New insights into soft tissue injuries around the elbow joint

elbow

In his Ph.D. study, Toni Luokkala investigated the soft tissue injuries related to elbow collateral ligaments and distal biceps tendon tears.

The elbow is the second most commonly dislocated joint after the glenohumeral joint. The extent of soft tissue injuries has an effect on the choice of treatment, rehabilitation and prognosis. Instability of the elbow is considered to be a symptom of looseness or laxity which may cause the elbow to slide or pop out of place either partially or completely in certain upper limb positions or under a certain load. However, the injury mechanism, related soft tissue injury pattern, and the role of the soft tissue structures in acute dislocation or chronic instability are based on limited data.

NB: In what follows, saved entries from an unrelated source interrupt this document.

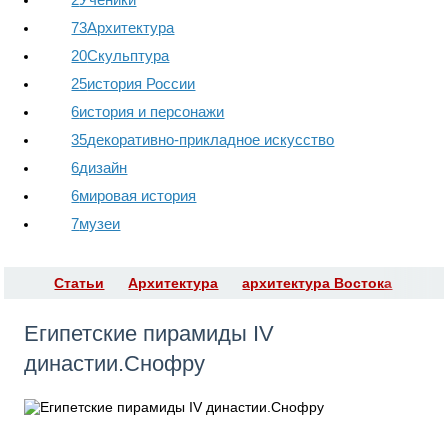
73
Архитектура
20
Скульптура
25
история России
6
история и персонажи
35
декоративно-прикладное искусство
6
дизайн
6
мировая история
7
музеи
Статьи
Архитектура
архитектура Востока
Египетские пирамиды IV
династии.Снофру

Distal biceps tendon tears (DBTTs) cause pain, bruising and swelling in the acute phase, followed by the loss of elbow flexion and forearm supination force, which may significantly impair daily living and work capacity.

In the first part of the study, Luokkala investigated the distribution of soft tissue injuries seen after acute simple elbow dislocations and investigated the contribution of posterolateral elbow ligamentous and capsular structures to posterior radial head stability on simulated posterior draw in a cadaver model.

The second part of the study investigated the demographics, prodromal symptoms and complications of 234 consecutive acute and chronic DBTT cases operated in a single center within a seven-year period. Also evaluated was the sensitivity of the distal biceps hook test in diagnostics of the injury and its ability to predict the need for tendon graft reconstruction.

Luokkala’s dissertation shows that no single mechanism explains simple elbow dislocations, and that instead of one universal underlying injury pattern, different grades of soft tissue injury exist. Contrary to the existing theory, the most severe injuries may more commonly be located on the medial side of the joint. The study also shows that a specific type of posterolateral side instability occurs after an experimental lesion. These findings prompt reconsideration of the theoretical models of injury patterns and methods of assessment of acute injuries.

In addition, this study shows that DBTTs mainly occur in middle- aged men and elite athletes. LABCN neurapraxia is the most common complication after repair. Long delay to surgery and subsequent need for a graft does not seem to be a significant risk factor for a complication. Furthermore, in 10% of cases, prodromal symptoms are present and may be a warning sign of a rupture. The sensitivity of the hook test was 80% in this sample, and thus distinctly different from the 100% described by the test developers. This study shows that a negative test does not exclude DBTT and that further imaging is required in cases of doubt. However, the hook test remains a useful clinical test in suspected DBTT, as it may be used in counseling patients on the risk of graft reconstruction in delayed cases.